For most professionals, getting promoted—even without immediately receiving a larger paycheck—is preferable to receiving a pay raise without a promotion.
Career advancement remains one of the strongest signs for salaried employees that they are appreciated and valued—and moving forward at work—although a promotion and pay raise would, assuredly, be even better.
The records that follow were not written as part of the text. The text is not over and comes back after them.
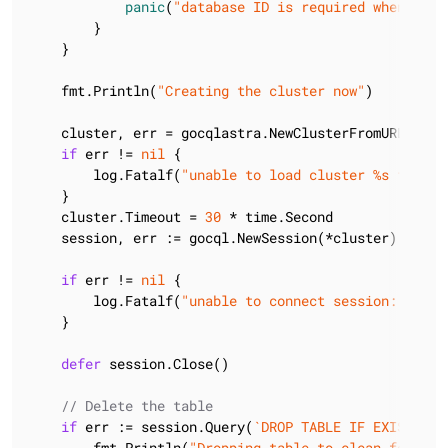
panic
(
"database ID is required when usin
        }

    }

    fmt.Println(
"Creating the cluster now"
)

    cluster, err = gocqlastra.NewClusterFromURL(
"htt
if
 err != 
nil
 {

        log.Fatalf(
"unable to load cluster %s from a
    }

    cluster.Timeout = 
30
 * time.Second

    session, err := gocql.NewSession(*cluster)

if
 err != 
nil
 {

        log.Fatalf(
"unable to connect session: %v"
, 
    }

defer
 session.Close()

// Delete the table
if
 err := session.Query(
`DROP TABLE IF EXISTS li
        fmt.Println(
"Dropping table to clean for exa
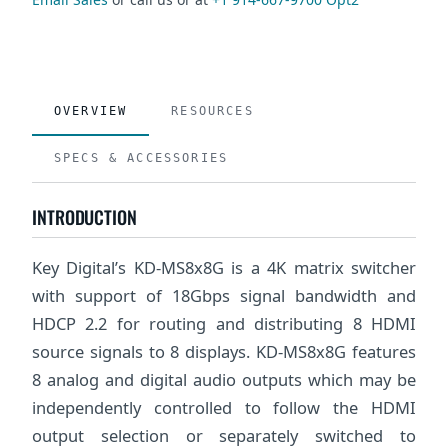
OVERVIEW
RESOURCES
SPECS & ACCESSORIES
INTRODUCTION
Key Digital’s KD-MS8x8G is a 4K matrix switcher
with support of 18Gbps signal bandwidth and
HDCP 2.2 for routing and distributing 8 HDMI
source signals to 8 displays. KD-MS8x8G features
8 analog and digital audio outputs which may be
independently controlled to follow the HDMI
output selection or separately switched to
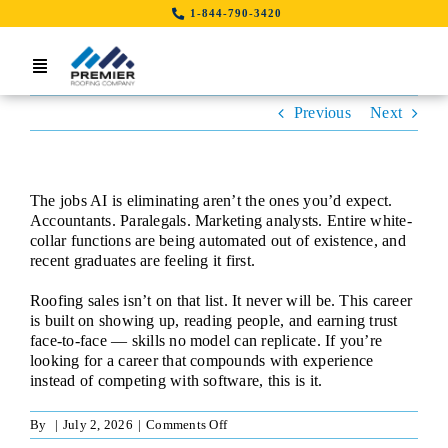
Skip
1-844-790-3420
to
content
Toggle
Navigation
Previous
Next
Home
Search Job By Location
The jobs AI is eliminating aren’t the ones you’d expect.
Contact Us
Accountants. Paralegals. Marketing analysts. Entire white-
collar functions are being automated out of existence, and
recent graduates are feeling it first.
LinkedIn
Roofing sales isn’t on that list. It never will be. This career
is built on showing up, reading people, and earning trust
face-to-face — skills no model can replicate. If you’re
looking for a career that compounds with experience
instead of competing with software, this is it.
on
By
|
July 2, 2026
|
Comments Off
Sales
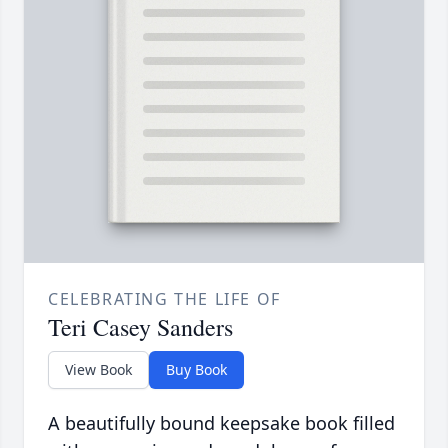
CELEBRATING THE LIFE OF
Teri Casey Sanders
View Book
Buy Book
A beautifully bound keepsake book filled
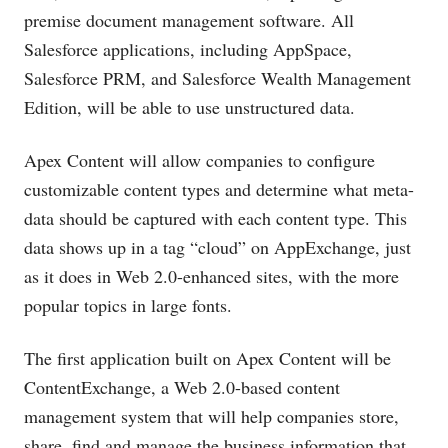
premise document management software. All
Salesforce applications, including AppSpace,
Salesforce PRM, and Salesforce Wealth Management
Edition, will be able to use unstructured data.
Apex Content will allow companies to configure
customizable content types and determine what meta-
data should be captured with each content type. This
data shows up in a tag “cloud” on AppExchange, just
as it does in Web 2.0-enhanced sites, with the more
popular topics in large fonts.
The first application built on Apex Content will be
ContentExchange, a Web 2.0-based content
management system that will help companies store,
share, find and manage the business information that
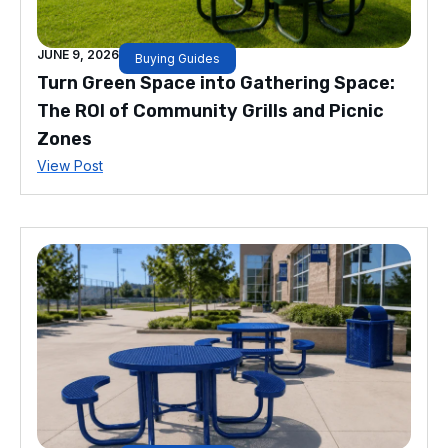
JUNE 9, 2026
Buying Guides
Turn Green Space into Gathering Space:
The ROI of Community Grills and Picnic
Zones
View Post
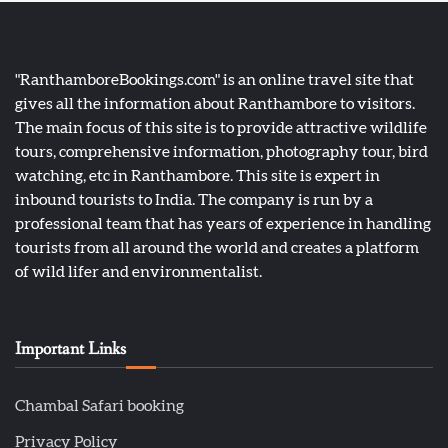
"RanthamboreBookings.com" is an online travel site that
gives all the information about Ranthambore to visitors.
The main focus of this site is to provide attractive wildlife
tours, comprehensive information, photography tour, bird
watching, etc in Ranthambore. This site is expert in
inbound tourists to India. The company is run by a
professional team that has years of experience in handling
tourists from all around the world and creates a platform
of wild lifer and environmentalist.
Important Links
Chambal Safari booking
Privacy Policy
And if pay isn't increased eventually, promoted employees are likely to seek employment elsewhere.
Nevertheless, results released in January from a survey fielded last fall by consultancy Korn Ferry, with responses from 1,200 professionals worldwide, found that nearly two-thirds of respondents (63 percent) would prefer to get a promotion with no salary increase than a salary increase with no promotion.
Studies show the overwhelming importance of recognition in driving employees' job satisfaction, said Dennis Baltzley, Korn Ferry senior partner and the firm's global head of leadership development. To retain their best talent, he noted, organizations "need to put development and clear career-pathing plans in place, not just for top leaders but for those across the organization."
While 39 percent of survey respondents received a promotion within the last year, 45 percent expect to receive a promotion this year.
The importance of promotions in regard to the gender pay gap was revealed in another study, which found that 20 percent of women believe that gender has contributed to a missed promotion or raise.
Show Employees How to Climb the Job Ladder
Organizations can benefit from creating clear advancement opportunities for professionals. The survey found, for instance, that among respondents who were not promoted over the past 12 months:
- More than half (56 percent) cited "bottleneck or nowhere to go" as the main reason.
- Nearly one-fifth (19 percent) said office politics got in the way of their moving up the ladder.
The vast majority (88 percent) said that if they wanted a promotion, the No. 1 action they would take would be to have a conversation with their supervisor and identify growth areas that would enable them to move into the next role. If passed over for a promotion, 84 percent said the top action they would take would be to identify the reason and work to improve.
[SHRM members-only toolkit: Developing Employee Career Paths and Ladders]
Conversations about career advancement "should start early on and include details on the exact key performance indicators that need to be achieved to earn a promotion, and there should be regular meetings to ensure progress is being made," said Peter Keseric, a managing consultant at Korn Ferry Futurestep, the consultancy's executive search and recruitment unit.
When asked on average how long they should stay in a role before being promoted, the No. 1 response (38 percent) was 2-3 years.
"The key is ongoing development and feedback to ensure the professional is ready to take on added responsibility in a role," Baltzley said. "Knowing that a promotion is a possibility is an excellent way to retain top talent."